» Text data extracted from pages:
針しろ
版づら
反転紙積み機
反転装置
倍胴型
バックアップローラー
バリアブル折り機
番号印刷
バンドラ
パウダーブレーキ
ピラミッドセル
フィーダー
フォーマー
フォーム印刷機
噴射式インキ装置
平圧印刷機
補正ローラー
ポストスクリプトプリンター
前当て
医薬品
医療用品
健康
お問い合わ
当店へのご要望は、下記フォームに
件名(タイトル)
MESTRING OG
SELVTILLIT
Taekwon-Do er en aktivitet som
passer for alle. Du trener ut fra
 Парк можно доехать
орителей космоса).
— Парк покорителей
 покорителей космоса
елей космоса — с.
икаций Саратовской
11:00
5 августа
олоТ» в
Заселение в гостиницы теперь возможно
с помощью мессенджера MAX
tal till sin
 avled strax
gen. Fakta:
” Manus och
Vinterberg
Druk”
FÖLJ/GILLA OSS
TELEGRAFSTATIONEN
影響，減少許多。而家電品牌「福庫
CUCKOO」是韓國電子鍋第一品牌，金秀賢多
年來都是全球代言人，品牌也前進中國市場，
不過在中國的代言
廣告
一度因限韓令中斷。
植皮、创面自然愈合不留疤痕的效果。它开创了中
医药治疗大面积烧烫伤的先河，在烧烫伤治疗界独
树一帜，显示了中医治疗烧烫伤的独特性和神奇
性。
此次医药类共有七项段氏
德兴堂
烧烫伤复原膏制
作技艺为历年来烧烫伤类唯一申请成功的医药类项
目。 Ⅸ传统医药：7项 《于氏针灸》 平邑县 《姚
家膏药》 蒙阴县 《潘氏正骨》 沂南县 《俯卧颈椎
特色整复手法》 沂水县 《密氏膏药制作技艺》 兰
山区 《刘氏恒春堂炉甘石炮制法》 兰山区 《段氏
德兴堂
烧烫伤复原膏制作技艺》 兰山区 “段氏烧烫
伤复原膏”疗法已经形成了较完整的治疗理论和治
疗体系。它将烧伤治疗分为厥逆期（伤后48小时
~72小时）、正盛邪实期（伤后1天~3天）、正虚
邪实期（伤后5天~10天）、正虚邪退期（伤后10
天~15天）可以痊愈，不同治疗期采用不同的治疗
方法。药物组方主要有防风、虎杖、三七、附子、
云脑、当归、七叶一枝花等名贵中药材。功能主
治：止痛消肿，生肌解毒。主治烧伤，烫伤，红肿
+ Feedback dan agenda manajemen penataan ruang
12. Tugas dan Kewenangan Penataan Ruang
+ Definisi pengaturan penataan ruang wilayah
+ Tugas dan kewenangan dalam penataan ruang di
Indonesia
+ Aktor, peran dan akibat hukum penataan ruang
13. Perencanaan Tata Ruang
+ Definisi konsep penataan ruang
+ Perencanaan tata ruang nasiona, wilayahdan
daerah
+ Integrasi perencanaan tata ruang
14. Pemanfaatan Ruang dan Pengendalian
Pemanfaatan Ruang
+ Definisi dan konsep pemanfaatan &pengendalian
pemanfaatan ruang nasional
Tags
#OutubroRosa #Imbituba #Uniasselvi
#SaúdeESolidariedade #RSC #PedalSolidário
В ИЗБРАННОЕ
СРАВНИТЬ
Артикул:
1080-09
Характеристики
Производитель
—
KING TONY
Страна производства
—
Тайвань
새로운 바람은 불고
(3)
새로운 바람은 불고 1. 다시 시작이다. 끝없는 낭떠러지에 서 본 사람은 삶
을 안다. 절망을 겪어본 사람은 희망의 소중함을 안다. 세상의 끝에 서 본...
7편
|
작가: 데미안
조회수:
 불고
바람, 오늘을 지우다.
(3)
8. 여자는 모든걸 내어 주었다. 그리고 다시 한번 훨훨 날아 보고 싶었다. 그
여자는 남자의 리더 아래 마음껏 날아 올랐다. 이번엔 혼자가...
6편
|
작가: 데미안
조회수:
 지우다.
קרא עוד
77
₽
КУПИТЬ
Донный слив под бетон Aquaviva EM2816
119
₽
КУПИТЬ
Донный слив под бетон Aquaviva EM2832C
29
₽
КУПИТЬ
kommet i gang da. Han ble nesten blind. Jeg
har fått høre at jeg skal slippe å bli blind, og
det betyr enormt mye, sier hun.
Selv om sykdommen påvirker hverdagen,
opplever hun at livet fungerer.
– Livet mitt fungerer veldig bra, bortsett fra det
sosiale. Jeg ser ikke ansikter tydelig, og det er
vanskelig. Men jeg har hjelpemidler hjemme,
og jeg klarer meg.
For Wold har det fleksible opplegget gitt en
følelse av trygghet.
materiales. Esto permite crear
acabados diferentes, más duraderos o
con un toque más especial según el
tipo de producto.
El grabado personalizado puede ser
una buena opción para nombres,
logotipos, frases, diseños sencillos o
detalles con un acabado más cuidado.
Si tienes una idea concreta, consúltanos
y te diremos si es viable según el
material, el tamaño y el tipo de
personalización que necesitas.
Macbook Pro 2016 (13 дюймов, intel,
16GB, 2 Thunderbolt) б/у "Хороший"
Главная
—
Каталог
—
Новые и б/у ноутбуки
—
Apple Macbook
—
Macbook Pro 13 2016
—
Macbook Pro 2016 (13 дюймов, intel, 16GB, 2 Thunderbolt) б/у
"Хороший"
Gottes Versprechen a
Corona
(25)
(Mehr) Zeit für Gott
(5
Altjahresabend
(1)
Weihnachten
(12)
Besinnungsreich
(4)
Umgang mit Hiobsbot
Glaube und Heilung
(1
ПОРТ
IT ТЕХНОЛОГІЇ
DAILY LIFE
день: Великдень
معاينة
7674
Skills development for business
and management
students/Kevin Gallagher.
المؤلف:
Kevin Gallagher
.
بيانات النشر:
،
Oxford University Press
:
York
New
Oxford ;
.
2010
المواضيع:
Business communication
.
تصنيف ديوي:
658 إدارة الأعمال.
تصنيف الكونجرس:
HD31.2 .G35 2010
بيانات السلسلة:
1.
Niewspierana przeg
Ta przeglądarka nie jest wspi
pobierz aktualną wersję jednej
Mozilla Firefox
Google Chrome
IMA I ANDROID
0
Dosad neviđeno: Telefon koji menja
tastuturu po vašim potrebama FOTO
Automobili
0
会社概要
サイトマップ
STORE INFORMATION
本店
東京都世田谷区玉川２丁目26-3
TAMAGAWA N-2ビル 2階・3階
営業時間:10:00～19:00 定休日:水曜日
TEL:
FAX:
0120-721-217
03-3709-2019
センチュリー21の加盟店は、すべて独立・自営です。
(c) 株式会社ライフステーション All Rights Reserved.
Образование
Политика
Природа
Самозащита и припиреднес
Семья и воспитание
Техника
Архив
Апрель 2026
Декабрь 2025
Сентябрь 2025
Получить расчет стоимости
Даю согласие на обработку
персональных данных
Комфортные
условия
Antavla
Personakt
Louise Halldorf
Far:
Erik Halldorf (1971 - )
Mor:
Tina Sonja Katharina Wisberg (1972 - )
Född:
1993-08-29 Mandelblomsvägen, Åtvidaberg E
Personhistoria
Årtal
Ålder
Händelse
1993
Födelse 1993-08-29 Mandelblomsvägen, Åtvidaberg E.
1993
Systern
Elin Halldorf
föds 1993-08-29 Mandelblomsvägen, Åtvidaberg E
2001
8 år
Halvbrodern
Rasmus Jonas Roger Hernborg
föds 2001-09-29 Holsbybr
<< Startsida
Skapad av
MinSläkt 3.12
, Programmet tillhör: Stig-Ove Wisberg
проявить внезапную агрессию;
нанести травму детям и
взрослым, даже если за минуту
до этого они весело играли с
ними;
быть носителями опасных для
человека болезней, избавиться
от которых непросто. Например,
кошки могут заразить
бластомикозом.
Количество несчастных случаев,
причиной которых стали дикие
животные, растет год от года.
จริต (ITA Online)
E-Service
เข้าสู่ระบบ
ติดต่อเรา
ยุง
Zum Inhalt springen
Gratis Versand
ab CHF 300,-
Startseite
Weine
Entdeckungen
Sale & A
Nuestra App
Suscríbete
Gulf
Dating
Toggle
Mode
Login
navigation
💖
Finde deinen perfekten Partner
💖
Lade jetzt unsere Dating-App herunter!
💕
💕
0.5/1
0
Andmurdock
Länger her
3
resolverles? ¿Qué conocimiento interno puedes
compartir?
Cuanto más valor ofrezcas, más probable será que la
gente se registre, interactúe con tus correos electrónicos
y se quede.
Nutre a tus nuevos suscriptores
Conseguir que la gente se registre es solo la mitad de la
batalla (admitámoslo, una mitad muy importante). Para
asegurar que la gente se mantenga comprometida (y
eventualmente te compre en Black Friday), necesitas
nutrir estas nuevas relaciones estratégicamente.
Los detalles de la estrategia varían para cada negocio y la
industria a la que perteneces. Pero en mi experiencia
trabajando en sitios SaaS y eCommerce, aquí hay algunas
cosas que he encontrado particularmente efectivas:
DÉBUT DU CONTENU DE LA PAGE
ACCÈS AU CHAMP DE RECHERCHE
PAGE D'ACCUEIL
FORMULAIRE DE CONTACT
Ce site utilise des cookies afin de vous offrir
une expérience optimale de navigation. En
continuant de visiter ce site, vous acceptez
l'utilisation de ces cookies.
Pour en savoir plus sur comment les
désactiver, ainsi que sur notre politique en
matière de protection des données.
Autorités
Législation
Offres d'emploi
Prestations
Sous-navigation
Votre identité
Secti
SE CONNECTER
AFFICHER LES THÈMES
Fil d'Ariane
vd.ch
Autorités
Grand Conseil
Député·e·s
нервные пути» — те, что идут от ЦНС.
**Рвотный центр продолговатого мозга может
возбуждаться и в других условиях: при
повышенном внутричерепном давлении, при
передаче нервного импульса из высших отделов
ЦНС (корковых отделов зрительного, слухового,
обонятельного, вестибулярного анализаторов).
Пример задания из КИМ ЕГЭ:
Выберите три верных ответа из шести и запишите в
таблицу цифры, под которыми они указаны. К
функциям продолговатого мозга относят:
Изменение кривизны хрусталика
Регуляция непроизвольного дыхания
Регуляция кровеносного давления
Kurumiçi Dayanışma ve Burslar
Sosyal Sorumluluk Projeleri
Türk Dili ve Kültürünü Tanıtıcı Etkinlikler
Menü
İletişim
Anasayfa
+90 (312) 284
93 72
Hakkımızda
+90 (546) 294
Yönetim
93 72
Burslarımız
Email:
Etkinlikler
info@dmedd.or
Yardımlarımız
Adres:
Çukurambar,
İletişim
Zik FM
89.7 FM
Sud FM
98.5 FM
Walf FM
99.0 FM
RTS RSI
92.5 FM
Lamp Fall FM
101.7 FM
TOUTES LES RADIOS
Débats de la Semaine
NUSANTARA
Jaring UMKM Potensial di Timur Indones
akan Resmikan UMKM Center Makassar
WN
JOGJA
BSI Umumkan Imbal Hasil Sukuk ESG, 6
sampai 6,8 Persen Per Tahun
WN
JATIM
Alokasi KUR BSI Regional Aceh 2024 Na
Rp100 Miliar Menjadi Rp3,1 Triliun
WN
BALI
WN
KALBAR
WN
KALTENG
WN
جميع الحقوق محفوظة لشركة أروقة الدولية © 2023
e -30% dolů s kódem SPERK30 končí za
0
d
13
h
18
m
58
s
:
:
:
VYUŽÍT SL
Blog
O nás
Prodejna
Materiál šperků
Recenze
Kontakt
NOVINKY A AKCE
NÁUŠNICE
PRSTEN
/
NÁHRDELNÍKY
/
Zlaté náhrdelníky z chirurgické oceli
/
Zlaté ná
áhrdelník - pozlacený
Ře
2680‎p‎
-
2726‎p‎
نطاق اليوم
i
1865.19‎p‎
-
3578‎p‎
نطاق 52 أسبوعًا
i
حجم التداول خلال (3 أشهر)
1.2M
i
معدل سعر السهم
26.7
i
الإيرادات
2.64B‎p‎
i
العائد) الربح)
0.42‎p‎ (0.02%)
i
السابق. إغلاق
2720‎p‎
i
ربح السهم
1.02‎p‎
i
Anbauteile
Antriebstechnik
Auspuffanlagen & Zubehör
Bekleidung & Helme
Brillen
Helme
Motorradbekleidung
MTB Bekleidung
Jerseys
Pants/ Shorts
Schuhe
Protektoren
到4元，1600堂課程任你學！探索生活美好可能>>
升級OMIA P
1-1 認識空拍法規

» Exercise instructions: Reproduce the material from its first line through the line containing "avled strax", inclusive, changing "Taekwon-Do" to "Taekwondo" and leaving everything else as it is.

» Exercise output:
針しろ
版づら
反転紙積み機
反転装置
倍胴型
バックアップローラー
バリアブル折り機
番号印刷
バンドラ
パウダーブレーキ
ピラミッドセル
フィーダー
フォーマー
フォーム印刷機
噴射式インキ装置
平圧印刷機
補正ローラー
ポストスクリプトプリンター
前当て
医薬品
医療用品
健康
お問い合わ
当店へのご要望は、下記フォームに
件名(タイトル)
MESTRING OG
SELVTILLIT
Taekwondo er en aktivitet som
passer for alle. Du trener ut fra
 Парк можно доехать
орителей космоса).
— Парк покорителей
 покорителей космоса
елей космоса — с.
икаций Саратовской
11:00
5 августа
олоТ» в
Заселение в гостиницы теперь возможно
с помощью мессенджера MAX
tal till sin
 avled strax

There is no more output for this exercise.